Odile Tetero

APR
- Position: Point guard

Personal information
- Born: 24 February 1998 (age 27)
- Nationality: Rwandan
- Listed height: 5 ft 4 in (1.63 m)

= Odile Tetero =

Rwandan basketball player

Odile Tetero (born 24 February 1998) is a Rwandan basketball player who plays for the Rwandan women's Basketball National Team.
She was named the Most Valuable Player in the 2022/2023 Rwanda Basketball League (RBL) playoffs. She has earned recognition as one of the best point guards in Rwandan basketball.

==Early life==
Odile was born in Karongi District, Western Province, Rwanda. Her educational journey began in Karongi where she graduated at Gatwaro Primary School before proceeding to College St Marie. Later in the year, she enrolled at Groupe Scolaire Officiel de Butare Scolaire(GSOB).

From 2016 to 2021, she studied Anesthesiology at University of Rwanda. After graduation, she practised her medical skills at Nyarugenge Hospital.

==Career==
Odile started playing football in her early career before transitioning into basketball in 2010.
Coach Jovithe Kabarere discovered her while she was playing basketball in a camp and encouraged her. This continued as she joined Groupe Scolaire Officiel de Butare, where coach Charles Mushumba recognised her talent during a competition. This led to her participation in the Federation of East Africa Secondary School Sports (FEASSA) games.
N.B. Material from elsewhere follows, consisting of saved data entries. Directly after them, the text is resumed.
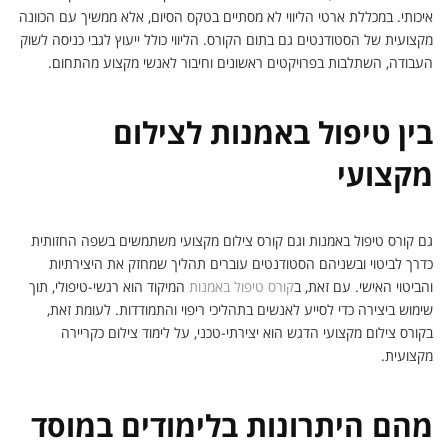
איכותי. במכללת ארטי הליווי לא מסתיים בטקס הסיום, אלא ממשיך עם הכוונה
מקצועית של הסטודנטים גם בתום הקורס. הליווי כולל ייעוץ לגבי כניסה לשוק
העבודה, השתלבות בפרויקטים ראשונים וחיבור לאנשי מקצוע מהתחום.
בין טיפול באמנות לצילום
מקצועי
גם קורס טיפול באמנות וגם קורס צילום מקצועי משתמשים בשפה החזותית
כדרך לביטוי ובשניהם הסטודנטים עוברים תהליך שמחזק את היצירתיות
והביטוי האישי. עם זאת, ב
קורס טיפול באמנות
המיקוד הוא רגשי-טיפולי, תוך
שימוש ביצירה כדי לסייע לאנשים בתהליכי ריפוי והתמודדות. לעומת זאת,
בקורס צילום מקצועי הדגש הוא יצירתי-טכני, על לימוד צילום כקריירה
מקצועית.
מהם היתרונות בלימודים במוסד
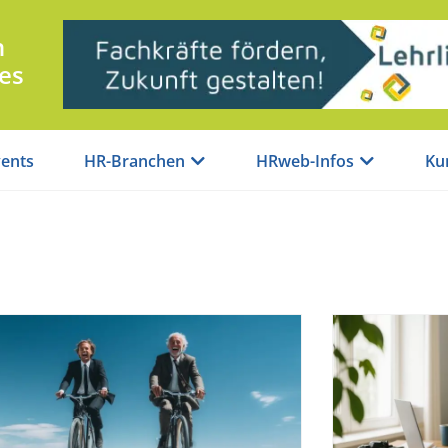
n
es
ents
HR-Branchen
HRweb-Infos
Ku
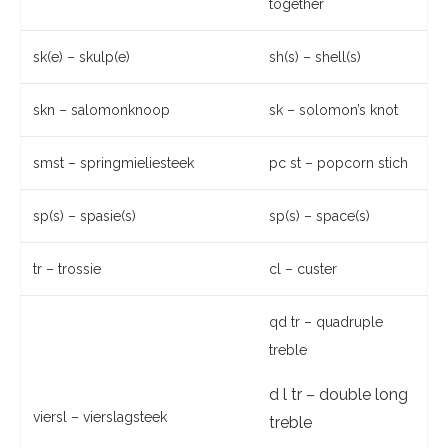
together
sk(e) – skulp(e)
sh(s) – shell(s)
skn – salomonknoop
sk – solomon’s knot
smst – springmieliesteek
pc st – popcorn stich
sp(s) – spasie(s)
sp(s) – space(s)
tr – trossie
cl – custer
qd tr – quadruple
treble
d l tr – double long
viersl – vierslagsteek
treble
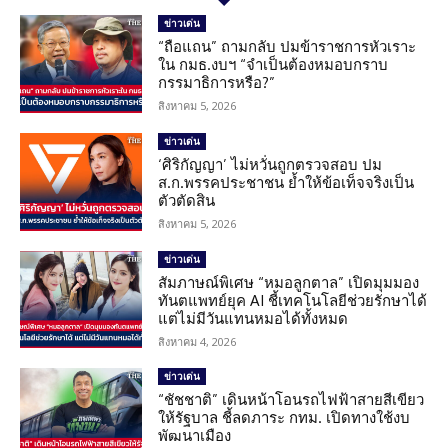
ข่าวเด่น
“ถือแถน” ถามกลับ ปมข้าราชการหัวเราะ
ใน กมธ.งบฯ “จำเป็นต้องหมอบกราบ
กรรมาธิการหรือ?”
สิงหาคม 5, 2026
ข่าวเด่น
‘ศิริกัญญา’ ไม่หวั่นถูกตรวจสอบ ปม
ส.ก.พรรคประชาชน ย้ำให้ข้อเท็จจริงเป็น
ตัวตัดสิน
สิงหาคม 5, 2026
ข่าวเด่น
สัมภาษณ์พิเศษ “หมอลูกตาล” เปิดมุมมอง
ทันตแพทย์ยุค AI ชี้เทคโนโลยีช่วยรักษาได้
แต่ไม่มีวันแทนหมอได้ทั้งหมด
สิงหาคม 4, 2026
ข่าวเด่น
“ชัชชาติ” เดินหน้าโอนรถไฟฟ้าสายสีเขียว
ให้รัฐบาล ชี้ลดภาระ กทม. เปิดทางใช้งบ
พัฒนาเมือง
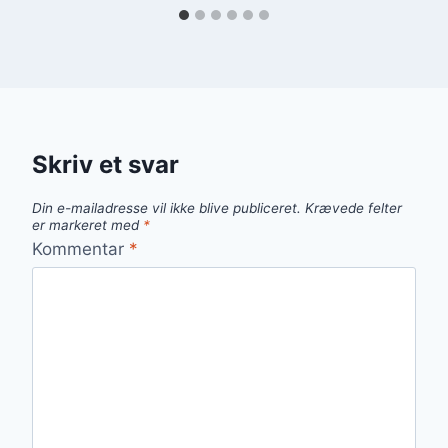
Skriv et svar
Din e-mailadresse vil ikke blive publiceret.
Krævede felter
er markeret med
*
Kommentar
*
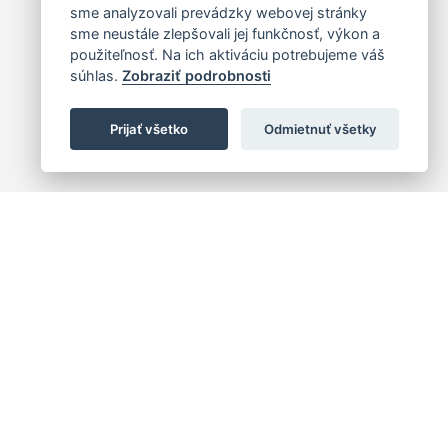
sme analyzovali prevádzky webovej stránky
sme neustále zlepšovali jej funkčnosť, výkon a
použiteľnosť. Na ich aktiváciu potrebujeme váš
súhlas.
Zobraziť podrobnosti
Prijať všetko
Odmietnuť všetky
 centrum
+421 (2) 2047 0111
10
info@hc.sk
islava 1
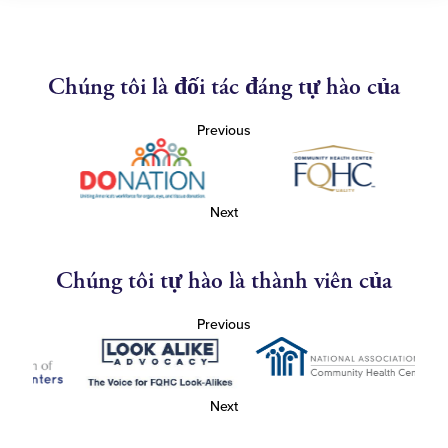
Chúng tôi là đối tác đáng tự hào của
Previous
Next
Chúng tôi tự hào là thành viên của
Previous
Next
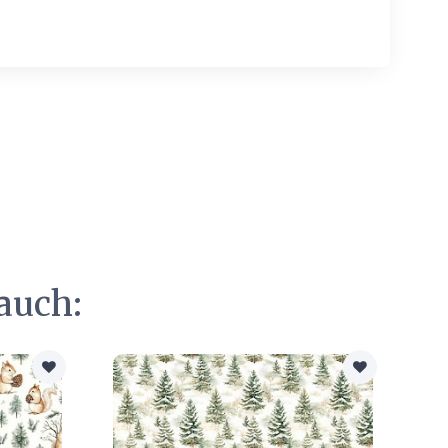
auch:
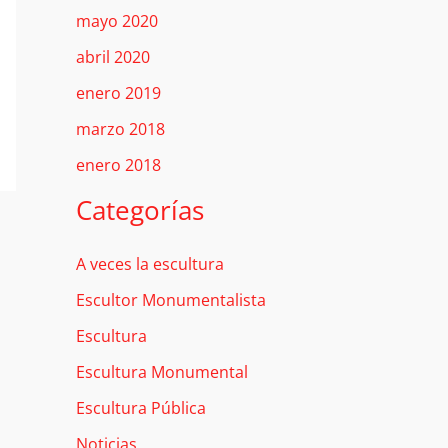
mayo 2020
abril 2020
enero 2019
marzo 2018
enero 2018
Categorías
A veces la escultura
Escultor Monumentalista
Escultura
Escultura Monumental
Escultura Pública
Noticias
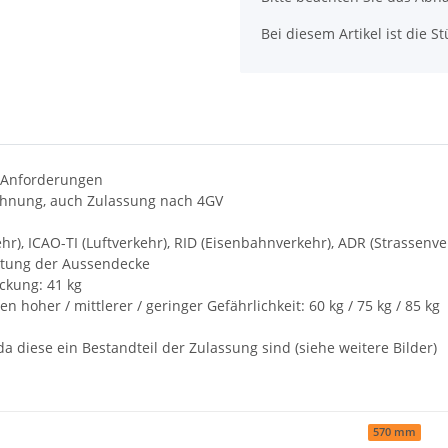
Bei diesem Artikel ist die Stü
d Anforderungen
chnung, auch Zulassung nach 4GV
, ICAO-TI (Luftverkehr), RID (Eisenbahnverkehr), ADR (Strassenve
htung der Aussendecke
ckung: 41 kg
hoher / mittlerer / geringer Gefährlichkeit: 60 kg / 75 kg / 85 kg
da diese ein Bestandteil der Zulassung sind (siehe weitere Bilder)
570 mm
Odile started her professional basketball career with the IPRC-Huye team in 2015.

In 2019, she made her international debut during the Afrobasket qualifiers in Uganda
. She joined the REG Women's basketball in 2021 where she contributed to the team's first league title win.

In 2022, she joined APR on a two-year contract, the team secured the championship in 2023 Rwanda Women's Basketball League and Odile earned the title of Most Valuable Player at the playoffs.